If a candidate is running for political office, how much should he or she know about politics and political history? That’s the fascinating question that An Spailpín Fánach pondered over his Weetabix yesterday morning, while listening to the Sunday Supplement on Today FM.
The Sunday Supplement, for those who do not indulge, is one of those shows where a panel of talking heads gather in the studio to gas over the Sunday papers and the great events of our times. Yesterday’s Sunday Independent led with a story about President McAleese being rebuked by Minister for Defence, Willie O’Dea, over some remarks that she had made concerning the war in Lebanon – a rebuke that the Minister strongly denies, of course. The kerfuffle caused presenter Sham Shmyth to muse on the last time there had been trouble between a minister and the President. “I’ll go back over the details for younger listeners,” wheezed Sham.
“And for younger panellists, as well,” laughed Reid Professor of Criminal Law at Trinity College, Dublin, Ivana Bacik, one of Sham’s panellists.
This is where An Spailpín paused, spoon of wheaty goodness poised in mid-air. I’ve been listening to Ivana Bacik on the telly and radio for damn near ten years – how on Earth can she be so involved in current affairs not to have heard of Paddy Donegan?
Sham Shymth then outlined the story, about how the Minister for Defence in 1976, Paddy Donegan, addressed a military meeting in Mullingar, and remarked that the President (and Commander-in-Chief of the Armed Forces), Cearbhall Ó Dálaigh, was a “thundering disgrace.” This provoked a constitutional crisis, and was only resolved when Ó Dálaigh himself resigned, to protect the good name of the office. Donegan offered to resign but the then Taoiseach, Liam Cosgrove, refused to accept the offer, for reasons that still baffle nearly thirty years on.
All of this came as news to Professor Bacik, who ran for the European Parliament in 2004, is currently running for the Seanad and you can bet your shoes will be running for the Dáil next time out in some leafy south Dublin suburb (where socialists live, you know). But wait – there’s more.
After Sham Shmyth had given a brief outline of the story, Professor Bacik asked Sham if “this was all part of the GUBU thing?”
If you fly to Rome, sneak into the Vatican, meet a little old man dressed in a white cassock with a little white skullcap, stick him in the ribs and ask him if he was a Catholic you would be at the same level of awareness as Professor Bacik displayed with that question. Cearbhall Ó Dálaigh’s resignation was one of the great selfless acts of Irish politics, and you do not need to be an aficionado to realise that the list of selfless acts in Irish politics is a short one. This alone would make President Ó Dálaigh’s actions stand out. The fact that Irish politics has been divided between Fianna Fáil and Fine Gael since the Civil War makes Professor Bacik’s ignorance of who played for whom additionally distressing.

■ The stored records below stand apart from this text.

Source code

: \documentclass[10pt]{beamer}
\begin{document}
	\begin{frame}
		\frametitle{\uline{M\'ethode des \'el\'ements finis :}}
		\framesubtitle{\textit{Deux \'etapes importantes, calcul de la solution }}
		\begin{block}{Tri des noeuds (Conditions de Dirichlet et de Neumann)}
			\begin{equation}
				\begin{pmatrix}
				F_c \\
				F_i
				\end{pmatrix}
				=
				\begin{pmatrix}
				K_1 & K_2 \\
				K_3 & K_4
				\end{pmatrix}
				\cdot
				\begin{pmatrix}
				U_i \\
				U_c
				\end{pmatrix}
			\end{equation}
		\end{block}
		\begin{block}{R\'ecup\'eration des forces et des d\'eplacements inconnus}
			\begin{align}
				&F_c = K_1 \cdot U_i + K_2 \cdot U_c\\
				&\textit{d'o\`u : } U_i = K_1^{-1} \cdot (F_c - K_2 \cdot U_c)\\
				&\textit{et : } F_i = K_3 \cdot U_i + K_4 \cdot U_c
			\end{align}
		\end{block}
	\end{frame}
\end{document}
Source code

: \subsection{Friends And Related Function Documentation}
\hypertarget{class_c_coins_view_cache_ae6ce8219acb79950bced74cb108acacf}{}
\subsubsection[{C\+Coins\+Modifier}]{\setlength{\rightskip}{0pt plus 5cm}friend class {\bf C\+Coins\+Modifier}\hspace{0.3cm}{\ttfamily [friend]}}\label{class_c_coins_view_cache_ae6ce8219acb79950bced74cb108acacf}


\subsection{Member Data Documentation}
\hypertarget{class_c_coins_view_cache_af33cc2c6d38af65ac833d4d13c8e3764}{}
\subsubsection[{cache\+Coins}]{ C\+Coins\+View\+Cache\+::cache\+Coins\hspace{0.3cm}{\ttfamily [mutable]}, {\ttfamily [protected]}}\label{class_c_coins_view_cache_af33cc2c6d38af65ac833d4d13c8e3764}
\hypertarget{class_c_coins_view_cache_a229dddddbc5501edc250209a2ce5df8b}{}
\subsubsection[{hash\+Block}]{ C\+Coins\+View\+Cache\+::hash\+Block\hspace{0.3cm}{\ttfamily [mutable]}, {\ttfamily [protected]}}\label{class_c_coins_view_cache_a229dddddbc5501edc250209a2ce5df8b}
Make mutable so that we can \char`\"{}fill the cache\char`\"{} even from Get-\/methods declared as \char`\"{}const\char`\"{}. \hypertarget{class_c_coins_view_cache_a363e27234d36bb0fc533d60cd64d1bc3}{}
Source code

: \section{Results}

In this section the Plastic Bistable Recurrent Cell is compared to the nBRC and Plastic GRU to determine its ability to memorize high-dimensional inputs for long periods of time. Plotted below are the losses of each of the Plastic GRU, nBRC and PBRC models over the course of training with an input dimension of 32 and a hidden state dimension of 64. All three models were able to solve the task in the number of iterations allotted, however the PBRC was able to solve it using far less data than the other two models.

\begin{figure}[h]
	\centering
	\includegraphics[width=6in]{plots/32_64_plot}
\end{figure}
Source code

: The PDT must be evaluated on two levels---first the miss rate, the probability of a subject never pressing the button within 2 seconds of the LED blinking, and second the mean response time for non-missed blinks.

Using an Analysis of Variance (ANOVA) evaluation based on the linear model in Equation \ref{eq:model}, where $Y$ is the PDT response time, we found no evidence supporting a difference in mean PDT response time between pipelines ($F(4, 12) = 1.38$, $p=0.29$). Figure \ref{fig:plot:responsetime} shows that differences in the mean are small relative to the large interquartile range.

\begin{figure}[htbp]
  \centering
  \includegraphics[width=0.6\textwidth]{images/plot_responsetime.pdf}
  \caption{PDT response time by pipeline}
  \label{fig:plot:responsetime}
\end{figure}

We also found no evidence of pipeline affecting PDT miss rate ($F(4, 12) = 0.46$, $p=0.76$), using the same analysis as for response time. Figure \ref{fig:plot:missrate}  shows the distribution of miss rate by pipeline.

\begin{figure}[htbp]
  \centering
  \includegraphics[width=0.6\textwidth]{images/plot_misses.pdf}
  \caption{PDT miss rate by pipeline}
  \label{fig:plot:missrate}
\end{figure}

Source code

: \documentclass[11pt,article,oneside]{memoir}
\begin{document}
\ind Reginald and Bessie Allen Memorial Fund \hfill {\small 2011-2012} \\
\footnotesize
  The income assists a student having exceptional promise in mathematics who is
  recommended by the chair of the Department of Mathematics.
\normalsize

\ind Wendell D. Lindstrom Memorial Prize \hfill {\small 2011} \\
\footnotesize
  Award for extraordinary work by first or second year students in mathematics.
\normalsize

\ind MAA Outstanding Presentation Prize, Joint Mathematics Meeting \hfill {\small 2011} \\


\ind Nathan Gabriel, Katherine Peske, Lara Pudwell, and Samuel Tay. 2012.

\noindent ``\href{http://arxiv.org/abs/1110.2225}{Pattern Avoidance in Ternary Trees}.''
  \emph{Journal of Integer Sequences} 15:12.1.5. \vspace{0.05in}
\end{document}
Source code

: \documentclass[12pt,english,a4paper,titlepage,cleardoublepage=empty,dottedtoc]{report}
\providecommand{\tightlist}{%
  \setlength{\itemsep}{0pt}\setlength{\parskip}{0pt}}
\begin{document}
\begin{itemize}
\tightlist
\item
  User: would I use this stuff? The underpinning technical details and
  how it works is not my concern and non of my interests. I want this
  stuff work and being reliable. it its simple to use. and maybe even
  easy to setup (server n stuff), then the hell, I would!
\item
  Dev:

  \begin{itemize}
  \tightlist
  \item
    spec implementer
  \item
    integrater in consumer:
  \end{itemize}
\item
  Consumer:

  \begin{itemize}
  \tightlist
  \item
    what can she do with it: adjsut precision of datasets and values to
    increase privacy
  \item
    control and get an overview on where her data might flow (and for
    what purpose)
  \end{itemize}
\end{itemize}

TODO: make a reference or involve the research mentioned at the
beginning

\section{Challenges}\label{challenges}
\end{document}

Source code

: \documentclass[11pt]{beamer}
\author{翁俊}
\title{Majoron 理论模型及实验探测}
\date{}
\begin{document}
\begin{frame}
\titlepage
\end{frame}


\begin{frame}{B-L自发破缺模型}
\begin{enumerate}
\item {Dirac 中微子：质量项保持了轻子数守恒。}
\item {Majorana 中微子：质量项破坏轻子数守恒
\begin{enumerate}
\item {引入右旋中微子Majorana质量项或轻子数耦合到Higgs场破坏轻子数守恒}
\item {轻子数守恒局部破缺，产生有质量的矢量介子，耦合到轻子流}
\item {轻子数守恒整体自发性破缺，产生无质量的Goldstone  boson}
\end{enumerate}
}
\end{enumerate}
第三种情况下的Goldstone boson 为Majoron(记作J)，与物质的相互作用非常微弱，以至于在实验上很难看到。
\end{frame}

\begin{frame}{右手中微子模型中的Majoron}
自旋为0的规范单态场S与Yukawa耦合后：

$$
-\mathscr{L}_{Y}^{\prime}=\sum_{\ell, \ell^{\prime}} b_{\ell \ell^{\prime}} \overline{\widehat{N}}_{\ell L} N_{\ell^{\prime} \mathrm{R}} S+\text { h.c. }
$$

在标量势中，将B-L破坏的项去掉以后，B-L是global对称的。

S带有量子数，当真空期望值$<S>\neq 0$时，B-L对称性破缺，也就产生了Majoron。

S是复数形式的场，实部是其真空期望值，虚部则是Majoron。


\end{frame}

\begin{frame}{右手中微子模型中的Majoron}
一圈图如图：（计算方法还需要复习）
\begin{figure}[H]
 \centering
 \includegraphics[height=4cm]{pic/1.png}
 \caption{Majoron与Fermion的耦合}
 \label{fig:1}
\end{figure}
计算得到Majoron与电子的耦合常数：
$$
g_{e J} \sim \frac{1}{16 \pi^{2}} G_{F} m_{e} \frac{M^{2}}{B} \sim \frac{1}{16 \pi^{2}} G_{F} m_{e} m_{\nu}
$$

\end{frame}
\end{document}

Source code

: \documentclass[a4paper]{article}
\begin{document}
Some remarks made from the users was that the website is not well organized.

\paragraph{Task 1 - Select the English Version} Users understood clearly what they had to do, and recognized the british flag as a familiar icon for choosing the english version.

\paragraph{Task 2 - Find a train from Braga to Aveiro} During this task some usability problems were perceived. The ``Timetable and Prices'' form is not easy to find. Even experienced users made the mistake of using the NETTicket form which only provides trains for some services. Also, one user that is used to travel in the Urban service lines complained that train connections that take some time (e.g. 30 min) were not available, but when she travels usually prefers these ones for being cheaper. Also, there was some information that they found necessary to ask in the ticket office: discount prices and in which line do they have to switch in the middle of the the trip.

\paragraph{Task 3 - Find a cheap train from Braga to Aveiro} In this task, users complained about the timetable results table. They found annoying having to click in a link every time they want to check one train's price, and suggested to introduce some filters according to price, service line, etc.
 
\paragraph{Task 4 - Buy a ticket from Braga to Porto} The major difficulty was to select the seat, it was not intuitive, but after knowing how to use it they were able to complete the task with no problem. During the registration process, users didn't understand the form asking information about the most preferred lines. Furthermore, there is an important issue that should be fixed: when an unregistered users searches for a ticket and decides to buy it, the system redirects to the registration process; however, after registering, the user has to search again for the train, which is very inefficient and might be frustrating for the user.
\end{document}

Does all this mean that the “thundering disgrace” story is something that isn’t worth Professor Bacik’s knowing, or could it be that she really isn’t that terribly bothered by details? Professor Bacik is running as an Independent candidate for the Seanad even though she’s a member of the Labour Party, which seems a little dualistic to An Spailpín Fánach’s rather literal intellect, who does not expect a shovel when he calls for a spade.
An Spailpín does not know how the discussion finished, having switched off in disgust; if previous hearings of the Shunday Shupplement are anything to go by, the matter was no doubt quickly subsumed in the eminently clubbable atmosphere of Irish public life. But An Spailpín, curmudgeon that he is, is not one bit happy about it. If someone is going to run for public office, he or she ought to have enough respect for the public institutions to know a little history. Cearbhall Ó Dálaigh’s nephew, Liam Ó hAlmhain, maintains a website to our fifth President’s memory. Professor Bacik might pay it a visit sometime, if she’s not too busy.